**DIRECTIONS FOR THIS TASK**
In the records below, which lines include "begin"? Copy them.

====

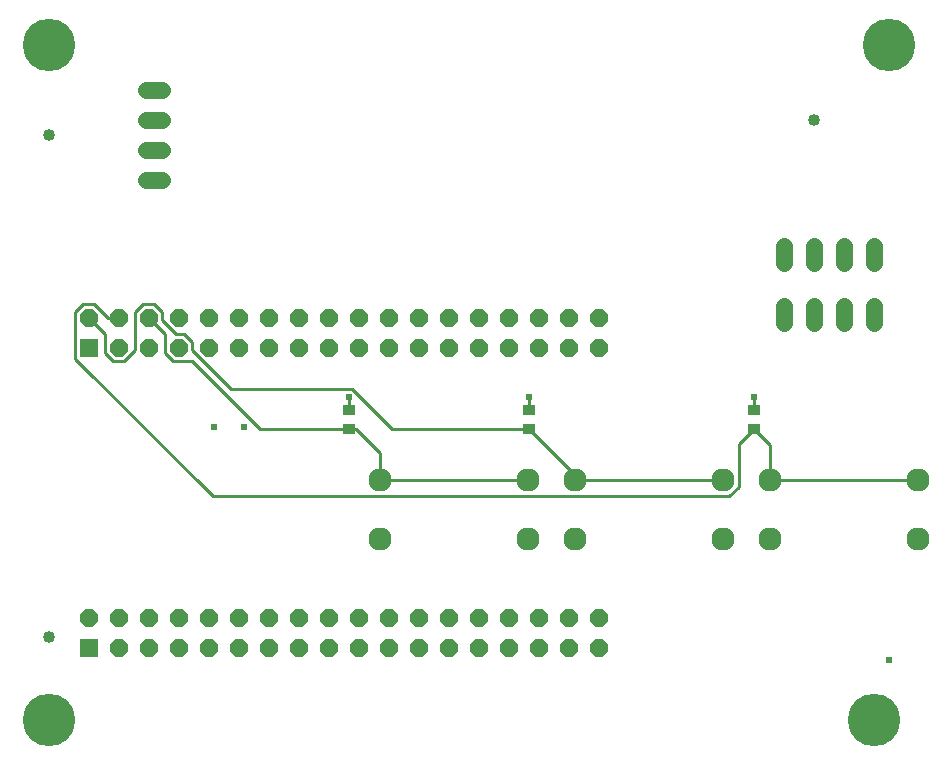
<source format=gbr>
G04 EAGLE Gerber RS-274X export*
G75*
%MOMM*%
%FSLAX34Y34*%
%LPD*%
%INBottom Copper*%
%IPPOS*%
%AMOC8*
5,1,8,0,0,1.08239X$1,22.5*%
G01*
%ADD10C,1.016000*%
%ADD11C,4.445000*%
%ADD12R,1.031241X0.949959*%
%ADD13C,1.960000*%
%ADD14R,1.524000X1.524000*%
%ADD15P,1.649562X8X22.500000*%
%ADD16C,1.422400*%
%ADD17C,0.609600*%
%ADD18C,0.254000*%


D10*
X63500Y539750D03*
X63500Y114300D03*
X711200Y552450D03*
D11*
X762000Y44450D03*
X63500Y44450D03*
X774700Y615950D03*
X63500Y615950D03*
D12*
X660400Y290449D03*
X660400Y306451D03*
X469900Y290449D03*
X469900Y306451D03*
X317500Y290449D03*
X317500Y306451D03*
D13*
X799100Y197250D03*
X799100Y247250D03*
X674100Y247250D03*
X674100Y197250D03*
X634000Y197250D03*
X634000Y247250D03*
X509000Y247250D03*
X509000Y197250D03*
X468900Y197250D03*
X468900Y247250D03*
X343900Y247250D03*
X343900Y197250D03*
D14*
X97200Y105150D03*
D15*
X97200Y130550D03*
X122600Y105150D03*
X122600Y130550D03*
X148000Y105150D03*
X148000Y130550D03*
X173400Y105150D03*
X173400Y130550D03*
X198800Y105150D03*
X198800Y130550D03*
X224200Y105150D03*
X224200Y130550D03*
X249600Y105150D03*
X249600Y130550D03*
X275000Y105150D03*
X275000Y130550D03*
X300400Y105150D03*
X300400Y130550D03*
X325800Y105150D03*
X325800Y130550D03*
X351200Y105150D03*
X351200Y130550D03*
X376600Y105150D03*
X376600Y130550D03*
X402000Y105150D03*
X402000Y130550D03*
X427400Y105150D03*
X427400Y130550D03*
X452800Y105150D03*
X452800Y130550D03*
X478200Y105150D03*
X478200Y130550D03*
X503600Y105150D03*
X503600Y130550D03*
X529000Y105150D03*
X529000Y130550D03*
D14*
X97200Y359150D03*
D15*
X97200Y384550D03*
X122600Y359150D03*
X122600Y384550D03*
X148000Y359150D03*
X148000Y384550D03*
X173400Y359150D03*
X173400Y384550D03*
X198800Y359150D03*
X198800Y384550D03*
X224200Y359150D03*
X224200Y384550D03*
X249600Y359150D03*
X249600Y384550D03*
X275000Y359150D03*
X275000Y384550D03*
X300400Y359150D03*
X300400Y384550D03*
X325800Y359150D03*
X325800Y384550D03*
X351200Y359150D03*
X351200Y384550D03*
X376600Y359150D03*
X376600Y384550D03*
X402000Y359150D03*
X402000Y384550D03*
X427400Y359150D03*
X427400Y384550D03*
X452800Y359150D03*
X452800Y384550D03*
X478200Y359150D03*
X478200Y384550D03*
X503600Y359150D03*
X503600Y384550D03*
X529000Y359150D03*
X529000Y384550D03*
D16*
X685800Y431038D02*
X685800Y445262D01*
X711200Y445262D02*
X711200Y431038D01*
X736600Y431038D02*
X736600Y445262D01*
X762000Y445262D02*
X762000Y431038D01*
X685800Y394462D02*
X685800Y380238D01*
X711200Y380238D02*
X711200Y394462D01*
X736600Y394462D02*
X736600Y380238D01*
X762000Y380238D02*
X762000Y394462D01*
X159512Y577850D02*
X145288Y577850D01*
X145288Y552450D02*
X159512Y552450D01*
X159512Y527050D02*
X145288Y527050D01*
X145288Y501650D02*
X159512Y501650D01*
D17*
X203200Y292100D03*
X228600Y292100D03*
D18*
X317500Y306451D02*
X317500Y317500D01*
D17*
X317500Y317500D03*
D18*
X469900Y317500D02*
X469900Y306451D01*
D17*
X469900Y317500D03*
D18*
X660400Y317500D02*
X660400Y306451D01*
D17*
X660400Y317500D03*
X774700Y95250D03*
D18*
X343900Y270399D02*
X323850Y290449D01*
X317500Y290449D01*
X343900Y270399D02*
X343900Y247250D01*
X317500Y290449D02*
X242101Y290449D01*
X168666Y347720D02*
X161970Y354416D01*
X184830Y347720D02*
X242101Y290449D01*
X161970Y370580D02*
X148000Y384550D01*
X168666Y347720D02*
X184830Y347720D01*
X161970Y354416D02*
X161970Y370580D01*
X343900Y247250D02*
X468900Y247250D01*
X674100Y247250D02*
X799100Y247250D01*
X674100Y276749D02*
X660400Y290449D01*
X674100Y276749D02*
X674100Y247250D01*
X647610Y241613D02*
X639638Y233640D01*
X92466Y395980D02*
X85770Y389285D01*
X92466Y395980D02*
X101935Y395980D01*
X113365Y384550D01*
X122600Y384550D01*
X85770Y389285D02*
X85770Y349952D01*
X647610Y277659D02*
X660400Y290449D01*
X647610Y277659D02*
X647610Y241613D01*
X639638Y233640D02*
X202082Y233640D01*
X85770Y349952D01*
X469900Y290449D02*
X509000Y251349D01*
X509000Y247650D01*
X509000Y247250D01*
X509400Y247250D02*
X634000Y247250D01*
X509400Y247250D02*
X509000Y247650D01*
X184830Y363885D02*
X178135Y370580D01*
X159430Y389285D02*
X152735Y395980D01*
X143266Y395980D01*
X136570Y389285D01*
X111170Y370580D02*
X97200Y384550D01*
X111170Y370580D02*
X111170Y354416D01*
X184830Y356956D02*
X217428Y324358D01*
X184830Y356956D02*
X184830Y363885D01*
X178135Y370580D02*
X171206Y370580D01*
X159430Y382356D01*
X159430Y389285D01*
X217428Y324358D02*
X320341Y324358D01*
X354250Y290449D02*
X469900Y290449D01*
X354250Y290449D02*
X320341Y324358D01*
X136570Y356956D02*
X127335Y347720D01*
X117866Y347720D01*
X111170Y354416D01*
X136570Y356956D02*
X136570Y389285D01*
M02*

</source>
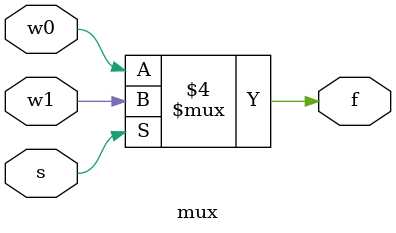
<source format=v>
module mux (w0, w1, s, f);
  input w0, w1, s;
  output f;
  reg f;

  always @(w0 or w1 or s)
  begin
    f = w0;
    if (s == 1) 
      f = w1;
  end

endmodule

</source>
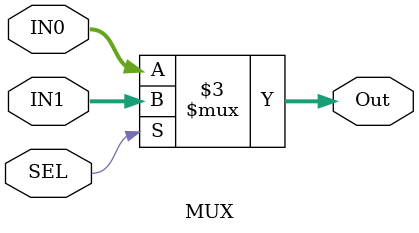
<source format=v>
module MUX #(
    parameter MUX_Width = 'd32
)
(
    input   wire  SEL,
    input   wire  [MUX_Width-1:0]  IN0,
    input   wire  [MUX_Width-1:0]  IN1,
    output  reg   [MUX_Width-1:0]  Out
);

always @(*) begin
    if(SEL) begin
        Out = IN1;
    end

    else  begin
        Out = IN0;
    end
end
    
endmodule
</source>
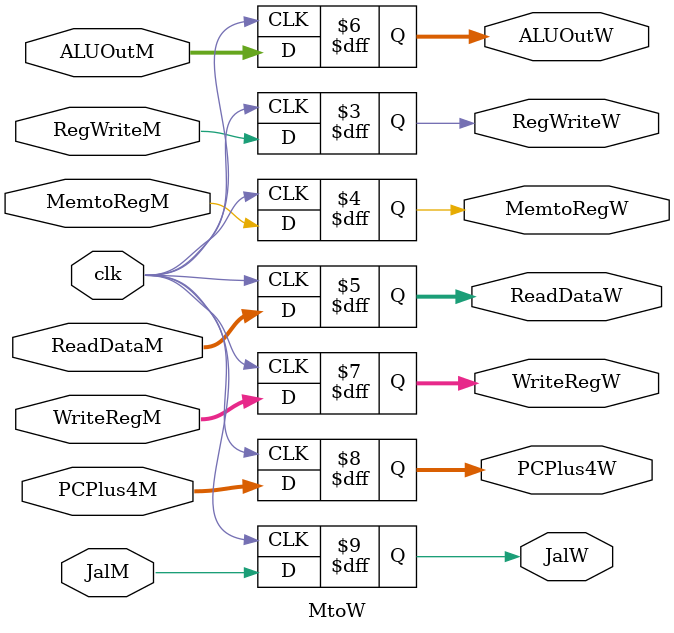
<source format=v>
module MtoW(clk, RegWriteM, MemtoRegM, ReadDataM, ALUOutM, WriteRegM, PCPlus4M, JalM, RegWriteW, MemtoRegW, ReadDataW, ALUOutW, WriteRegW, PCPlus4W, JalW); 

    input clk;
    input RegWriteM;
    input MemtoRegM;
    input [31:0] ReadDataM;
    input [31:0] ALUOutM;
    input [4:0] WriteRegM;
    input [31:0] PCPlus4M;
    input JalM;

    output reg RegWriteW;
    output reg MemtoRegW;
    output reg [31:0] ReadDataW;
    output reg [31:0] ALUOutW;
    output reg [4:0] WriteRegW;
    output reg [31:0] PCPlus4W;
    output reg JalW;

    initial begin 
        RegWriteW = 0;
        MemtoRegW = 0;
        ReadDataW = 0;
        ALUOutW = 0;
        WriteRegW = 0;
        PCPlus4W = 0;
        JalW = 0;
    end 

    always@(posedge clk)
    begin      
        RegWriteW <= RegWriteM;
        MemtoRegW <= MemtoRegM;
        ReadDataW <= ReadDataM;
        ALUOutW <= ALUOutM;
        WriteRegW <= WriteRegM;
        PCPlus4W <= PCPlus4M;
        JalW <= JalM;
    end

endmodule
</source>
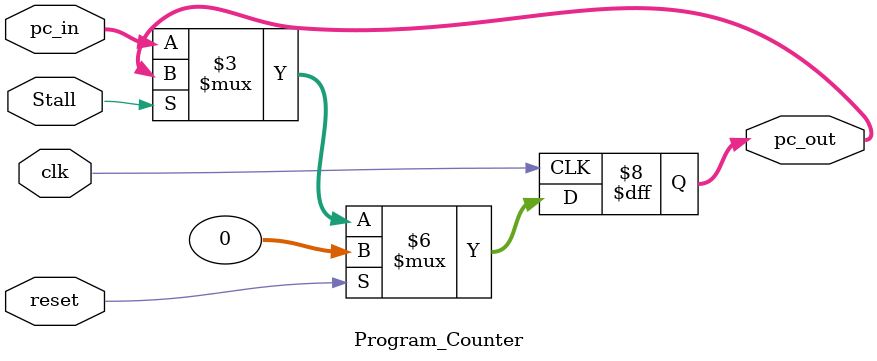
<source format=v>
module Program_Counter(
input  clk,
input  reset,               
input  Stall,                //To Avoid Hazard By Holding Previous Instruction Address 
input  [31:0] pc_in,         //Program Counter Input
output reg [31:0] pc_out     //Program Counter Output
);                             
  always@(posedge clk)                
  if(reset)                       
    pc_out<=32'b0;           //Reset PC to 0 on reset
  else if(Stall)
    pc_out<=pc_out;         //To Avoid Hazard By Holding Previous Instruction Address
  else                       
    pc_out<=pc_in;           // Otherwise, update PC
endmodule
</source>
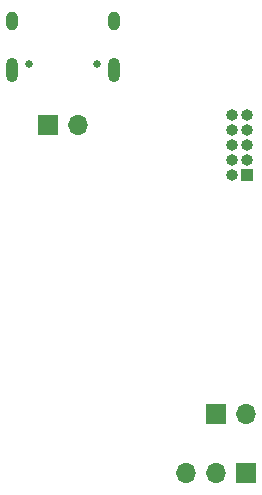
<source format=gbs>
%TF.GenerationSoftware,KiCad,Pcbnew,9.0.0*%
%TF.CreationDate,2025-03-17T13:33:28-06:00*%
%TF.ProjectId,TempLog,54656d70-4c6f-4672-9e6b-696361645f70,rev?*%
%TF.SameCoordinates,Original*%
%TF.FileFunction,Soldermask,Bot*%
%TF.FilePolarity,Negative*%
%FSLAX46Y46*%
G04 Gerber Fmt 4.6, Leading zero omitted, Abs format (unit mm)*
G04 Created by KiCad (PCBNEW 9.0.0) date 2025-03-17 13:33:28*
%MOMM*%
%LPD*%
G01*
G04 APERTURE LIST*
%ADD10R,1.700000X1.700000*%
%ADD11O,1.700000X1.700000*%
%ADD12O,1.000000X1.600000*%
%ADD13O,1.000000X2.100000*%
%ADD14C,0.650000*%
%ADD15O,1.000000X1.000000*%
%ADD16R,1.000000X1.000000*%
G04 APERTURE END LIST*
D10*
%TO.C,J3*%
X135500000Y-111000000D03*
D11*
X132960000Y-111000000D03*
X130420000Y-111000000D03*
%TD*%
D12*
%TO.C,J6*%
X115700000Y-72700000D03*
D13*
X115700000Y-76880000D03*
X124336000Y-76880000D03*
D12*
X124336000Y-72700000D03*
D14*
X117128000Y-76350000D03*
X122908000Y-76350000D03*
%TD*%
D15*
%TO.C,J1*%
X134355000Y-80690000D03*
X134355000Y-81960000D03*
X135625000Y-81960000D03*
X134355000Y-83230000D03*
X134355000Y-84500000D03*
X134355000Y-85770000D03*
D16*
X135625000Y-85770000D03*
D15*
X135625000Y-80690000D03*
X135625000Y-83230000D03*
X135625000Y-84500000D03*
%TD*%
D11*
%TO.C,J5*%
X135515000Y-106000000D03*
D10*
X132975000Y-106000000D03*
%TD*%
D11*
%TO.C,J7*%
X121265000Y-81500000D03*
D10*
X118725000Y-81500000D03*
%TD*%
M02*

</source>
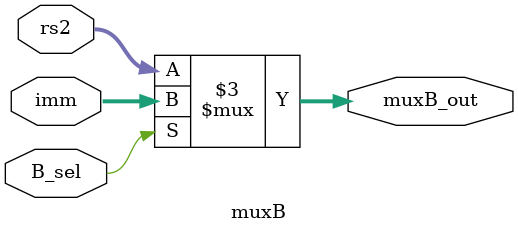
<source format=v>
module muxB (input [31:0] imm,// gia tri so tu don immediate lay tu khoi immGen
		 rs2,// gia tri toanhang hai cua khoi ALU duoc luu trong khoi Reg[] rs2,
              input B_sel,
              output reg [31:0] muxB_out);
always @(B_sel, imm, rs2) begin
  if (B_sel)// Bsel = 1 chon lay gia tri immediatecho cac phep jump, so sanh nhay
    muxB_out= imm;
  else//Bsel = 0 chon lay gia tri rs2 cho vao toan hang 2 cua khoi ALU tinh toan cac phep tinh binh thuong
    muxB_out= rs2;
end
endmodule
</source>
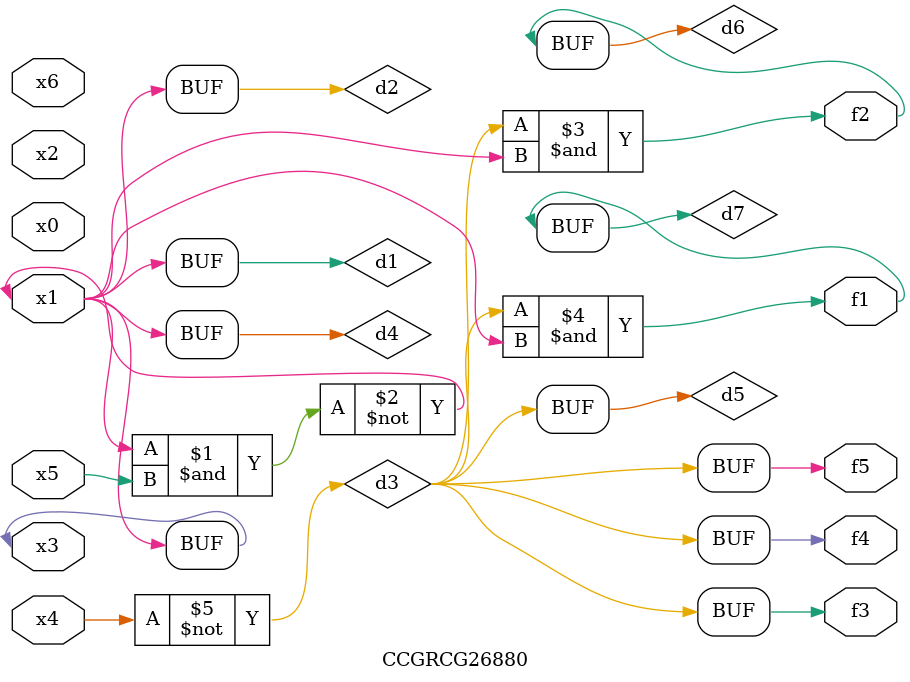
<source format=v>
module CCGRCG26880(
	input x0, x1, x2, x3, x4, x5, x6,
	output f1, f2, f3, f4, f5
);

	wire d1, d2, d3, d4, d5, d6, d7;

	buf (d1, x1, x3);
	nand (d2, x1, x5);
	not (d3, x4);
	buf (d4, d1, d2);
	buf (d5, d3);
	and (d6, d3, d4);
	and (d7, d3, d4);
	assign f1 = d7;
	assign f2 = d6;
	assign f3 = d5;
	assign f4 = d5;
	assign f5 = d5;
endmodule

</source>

====

**RESULT FOR THIS EXERCISE**
  begin
always @(*) begin
    if(SEL) begin
    else  begin
    initial begin 
    begin      
always @(B_sel, imm, rs2) begin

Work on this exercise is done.